_YOUR INSTRUCTIONS_
Transcribe each line below word for word.

DATA PROVIDED Start Marker

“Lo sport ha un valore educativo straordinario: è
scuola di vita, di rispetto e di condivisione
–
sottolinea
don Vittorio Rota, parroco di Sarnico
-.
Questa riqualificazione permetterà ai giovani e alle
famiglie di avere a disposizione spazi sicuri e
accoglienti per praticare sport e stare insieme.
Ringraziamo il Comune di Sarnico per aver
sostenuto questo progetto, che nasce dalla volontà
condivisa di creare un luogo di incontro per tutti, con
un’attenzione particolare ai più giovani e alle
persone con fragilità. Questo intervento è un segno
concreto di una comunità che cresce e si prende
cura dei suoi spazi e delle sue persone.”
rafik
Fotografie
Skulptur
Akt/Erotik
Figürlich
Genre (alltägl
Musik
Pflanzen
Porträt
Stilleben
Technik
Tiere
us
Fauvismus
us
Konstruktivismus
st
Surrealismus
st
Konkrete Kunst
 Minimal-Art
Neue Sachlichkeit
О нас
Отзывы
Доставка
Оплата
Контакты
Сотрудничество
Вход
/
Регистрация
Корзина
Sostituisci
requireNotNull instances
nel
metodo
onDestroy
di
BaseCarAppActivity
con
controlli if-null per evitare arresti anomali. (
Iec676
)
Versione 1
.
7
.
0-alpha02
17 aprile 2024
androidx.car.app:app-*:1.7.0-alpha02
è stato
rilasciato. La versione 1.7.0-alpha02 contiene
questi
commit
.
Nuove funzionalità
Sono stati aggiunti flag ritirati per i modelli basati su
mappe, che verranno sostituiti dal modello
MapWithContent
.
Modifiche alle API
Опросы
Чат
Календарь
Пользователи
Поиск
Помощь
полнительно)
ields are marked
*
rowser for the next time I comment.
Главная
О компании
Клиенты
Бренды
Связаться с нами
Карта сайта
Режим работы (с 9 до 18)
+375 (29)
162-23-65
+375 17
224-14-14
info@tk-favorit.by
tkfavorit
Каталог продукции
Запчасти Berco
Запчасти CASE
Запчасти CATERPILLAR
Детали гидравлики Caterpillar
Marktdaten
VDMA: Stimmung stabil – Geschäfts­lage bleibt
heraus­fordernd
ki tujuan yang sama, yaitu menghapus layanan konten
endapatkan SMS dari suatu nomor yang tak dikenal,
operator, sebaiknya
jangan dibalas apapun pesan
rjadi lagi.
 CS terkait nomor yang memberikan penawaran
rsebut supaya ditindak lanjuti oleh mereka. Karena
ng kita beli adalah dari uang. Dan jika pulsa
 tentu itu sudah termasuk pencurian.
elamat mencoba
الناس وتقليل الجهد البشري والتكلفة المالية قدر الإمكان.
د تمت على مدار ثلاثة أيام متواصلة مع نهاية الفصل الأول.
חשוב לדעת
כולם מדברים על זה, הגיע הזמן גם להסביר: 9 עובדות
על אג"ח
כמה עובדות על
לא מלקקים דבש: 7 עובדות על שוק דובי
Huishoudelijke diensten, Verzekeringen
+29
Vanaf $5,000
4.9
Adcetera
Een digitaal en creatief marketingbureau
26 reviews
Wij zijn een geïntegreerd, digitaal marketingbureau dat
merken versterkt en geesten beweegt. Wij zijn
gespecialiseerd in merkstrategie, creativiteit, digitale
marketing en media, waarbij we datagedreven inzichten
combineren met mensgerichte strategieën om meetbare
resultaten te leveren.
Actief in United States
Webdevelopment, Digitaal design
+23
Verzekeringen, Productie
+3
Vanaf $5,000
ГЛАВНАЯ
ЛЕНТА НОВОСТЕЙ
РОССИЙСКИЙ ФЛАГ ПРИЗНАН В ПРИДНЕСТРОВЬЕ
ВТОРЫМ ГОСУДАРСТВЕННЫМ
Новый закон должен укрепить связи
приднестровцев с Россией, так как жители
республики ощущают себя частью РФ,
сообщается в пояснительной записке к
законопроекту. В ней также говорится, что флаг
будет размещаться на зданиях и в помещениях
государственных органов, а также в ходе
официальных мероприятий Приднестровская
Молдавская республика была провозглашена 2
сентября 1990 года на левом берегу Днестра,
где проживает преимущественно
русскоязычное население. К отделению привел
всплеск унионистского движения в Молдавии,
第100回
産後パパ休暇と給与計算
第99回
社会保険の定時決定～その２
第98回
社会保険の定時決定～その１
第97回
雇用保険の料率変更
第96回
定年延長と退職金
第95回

DATA PROVIDED End Marker

_RESPONSE_
“Lo sport ha un valore educativo straordinario: è
scuola di vita, di rispetto e di condivisione
–
sottolinea
don Vittorio Rota, parroco di Sarnico
-.
Questa riqualificazione permetterà ai giovani e alle
famiglie di avere a disposizione spazi sicuri e
accoglienti per praticare sport e stare insieme.
Ringraziamo il Comune di Sarnico per aver
sostenuto questo progetto, che nasce dalla volontà
condivisa di creare un luogo di incontro per tutti, con
un’attenzione particolare ai più giovani e alle
persone con fragilità. Questo intervento è un segno
concreto di una comunità che cresce e si prende
cura dei suoi spazi e delle sue persone.”
rafik
Fotografie
Skulptur
Akt/Erotik
Figürlich
Genre (alltägl
Musik
Pflanzen
Porträt
Stilleben
Technik
Tiere
us
Fauvismus
us
Konstruktivismus
st
Surrealismus
st
Konkrete Kunst
 Minimal-Art
Neue Sachlichkeit
О нас
Отзывы
Доставка
Оплата
Контакты
Сотрудничество
Вход
/
Регистрация
Корзина
Sostituisci
requireNotNull instances
nel
metodo
onDestroy
di
BaseCarAppActivity
con
controlli if-null per evitare arresti anomali. (
Iec676
)
Versione 1
.
7
.
0-alpha02
17 aprile 2024
androidx.car.app:app-*:1.7.0-alpha02
è stato
rilasciato. La versione 1.7.0-alpha02 contiene
questi
commit
.
Nuove funzionalità
Sono stati aggiunti flag ritirati per i modelli basati su
mappe, che verranno sostituiti dal modello
MapWithContent
.
Modifiche alle API
Опросы
Чат
Календарь
Пользователи
Поиск
Помощь
полнительно)
ields are marked
*
rowser for the next time I comment.
Главная
О компании
Клиенты
Бренды
Связаться с нами
Карта сайта
Режим работы (с 9 до 18)
+375 (29)
162-23-65
+375 17
224-14-14
info@tk-favorit.by
tkfavorit
Каталог продукции
Запчасти Berco
Запчасти CASE
Запчасти CATERPILLAR
Детали гидравлики Caterpillar
Marktdaten
VDMA: Stimmung stabil – Geschäfts­lage bleibt
heraus­fordernd
ki tujuan yang sama, yaitu menghapus layanan konten
endapatkan SMS dari suatu nomor yang tak dikenal,
operator, sebaiknya
jangan dibalas apapun pesan
rjadi lagi.
 CS terkait nomor yang memberikan penawaran
rsebut supaya ditindak lanjuti oleh mereka. Karena
ng kita beli adalah dari uang. Dan jika pulsa
 tentu itu sudah termasuk pencurian.
elamat mencoba
الناس وتقليل الجهد البشري والتكلفة المالية قدر الإمكان.
د تمت على مدار ثلاثة أيام متواصلة مع نهاية الفصل الأول.
חשוב לדעת
כולם מדברים על זה, הגיע הזמן גם להסביר: 9 עובדות
על אג"ח
כמה עובדות על
לא מלקקים דבש: 7 עובדות על שוק דובי
Huishoudelijke diensten, Verzekeringen
+29
Vanaf $5,000
4.9
Adcetera
Een digitaal en creatief marketingbureau
26 reviews
Wij zijn een geïntegreerd, digitaal marketingbureau dat
merken versterkt en geesten beweegt. Wij zijn
gespecialiseerd in merkstrategie, creativiteit, digitale
marketing en media, waarbij we datagedreven inzichten
combineren met mensgerichte strategieën om meetbare
resultaten te leveren.
Actief in United States
Webdevelopment, Digitaal design
+23
Verzekeringen, Productie
+3
Vanaf $5,000
ГЛАВНАЯ
ЛЕНТА НОВОСТЕЙ
РОССИЙСКИЙ ФЛАГ ПРИЗНАН В ПРИДНЕСТРОВЬЕ
ВТОРЫМ ГОСУДАРСТВЕННЫМ
Новый закон должен укрепить связи
приднестровцев с Россией, так как жители
республики ощущают себя частью РФ,
сообщается в пояснительной записке к
законопроекту. В ней также говорится, что флаг
будет размещаться на зданиях и в помещениях
государственных органов, а также в ходе
официальных мероприятий Приднестровская
Молдавская республика была провозглашена 2
сентября 1990 года на левом берегу Днестра,
где проживает преимущественно
русскоязычное население. К отделению привел
всплеск унионистского движения в Молдавии,
第100回
産後パパ休暇と給与計算
第99回
社会保険の定時決定～その２
第98回
社会保険の定時決定～その１
第97回
雇用保険の料率変更
第96回
定年延長と退職金
第95回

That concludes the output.